Coyotes don’t do well in urban areas unless they learn to be circumspect around people, so the pups soon limited their roaming to earlier hours of the night. Donald Trump Jr may be an avid hunter but killing coyotes isn’t permitted in New York, even if you are attempting to sculpt a placid vision of nature on a Jack Nicklaus-designed golf course that your family business built on a former landfill.
Nagy finds the camera trap, strapped to the base of a tree, and removes its casing. Before he replaces the batteries he flicks through the viewfinder to see what it has captured in the previous two months. There is a startled-looking rabbit and an obese raccoon before Nagy lets out an “oh”.
Along with Neil there appears to be a newcomer – what could well be a female mate. “So maybe he found a girlfriend,” Nagy said. This female, remarkably, has seemingly penetrated miles of dense urban sprawl to stumble across Neil and potentially start a new family.
There appears no obvious end to the onward march of coyotes in New York, although the busier tourist drawcard of Central Park in Manhattan might prove tricky due to the animals’ wariness of humans.
Coyotes will almost always run away from human activity, although they will stare down dogs if they approach dens and there is a very small chance of an attack on people if they are seen as a source of food.
“We encourage all New Yorkers and visitors to respect coyotes and give them plenty of space,” said a New York City Parks spokeswoman. “Healthy coyotes that are not fed or otherwise conditioned to approach humans will do their best to avoid human contact.
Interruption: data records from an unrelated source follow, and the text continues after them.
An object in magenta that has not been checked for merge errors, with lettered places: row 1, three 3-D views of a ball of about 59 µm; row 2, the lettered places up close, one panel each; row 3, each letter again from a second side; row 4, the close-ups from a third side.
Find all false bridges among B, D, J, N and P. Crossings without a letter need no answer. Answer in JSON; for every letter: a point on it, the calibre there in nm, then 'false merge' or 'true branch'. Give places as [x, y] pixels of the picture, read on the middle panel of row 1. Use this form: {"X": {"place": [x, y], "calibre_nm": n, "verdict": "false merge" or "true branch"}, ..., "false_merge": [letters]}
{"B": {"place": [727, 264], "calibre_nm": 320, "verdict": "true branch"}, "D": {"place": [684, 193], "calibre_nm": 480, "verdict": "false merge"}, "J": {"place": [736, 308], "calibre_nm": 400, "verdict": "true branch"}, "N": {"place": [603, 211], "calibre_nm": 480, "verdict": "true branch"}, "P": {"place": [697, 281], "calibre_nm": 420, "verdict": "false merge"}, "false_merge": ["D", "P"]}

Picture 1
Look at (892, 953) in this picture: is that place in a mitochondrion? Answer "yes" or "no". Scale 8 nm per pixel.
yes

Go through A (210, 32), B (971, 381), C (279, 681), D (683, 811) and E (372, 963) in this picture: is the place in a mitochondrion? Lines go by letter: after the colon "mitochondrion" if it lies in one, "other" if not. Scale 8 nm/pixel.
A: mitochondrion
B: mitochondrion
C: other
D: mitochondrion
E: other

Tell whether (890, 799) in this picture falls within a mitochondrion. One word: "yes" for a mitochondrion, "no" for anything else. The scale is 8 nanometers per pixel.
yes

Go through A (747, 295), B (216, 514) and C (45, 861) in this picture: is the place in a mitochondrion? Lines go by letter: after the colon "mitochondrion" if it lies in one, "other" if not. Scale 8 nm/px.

They can even be beneficial to humans by helping to control the rodent population.”
Most people who live in cities don’t see or even think of coyotes but the ongoing expansion of urban wildlife provides an opportunity for a more harmonious relationship to nature, evolved from the days when bison were nearly wiped out or when bears were routinely slaughtered.
“In a broader sense there needs to be a reckoning of how we relate to the rest of the living world,” Nagy said.
“Our theory with coyotes was: kill them all, they’re no good. And they’ve not allowed us to do that. So now we have to think, I hope, a little bit more logistically about it.”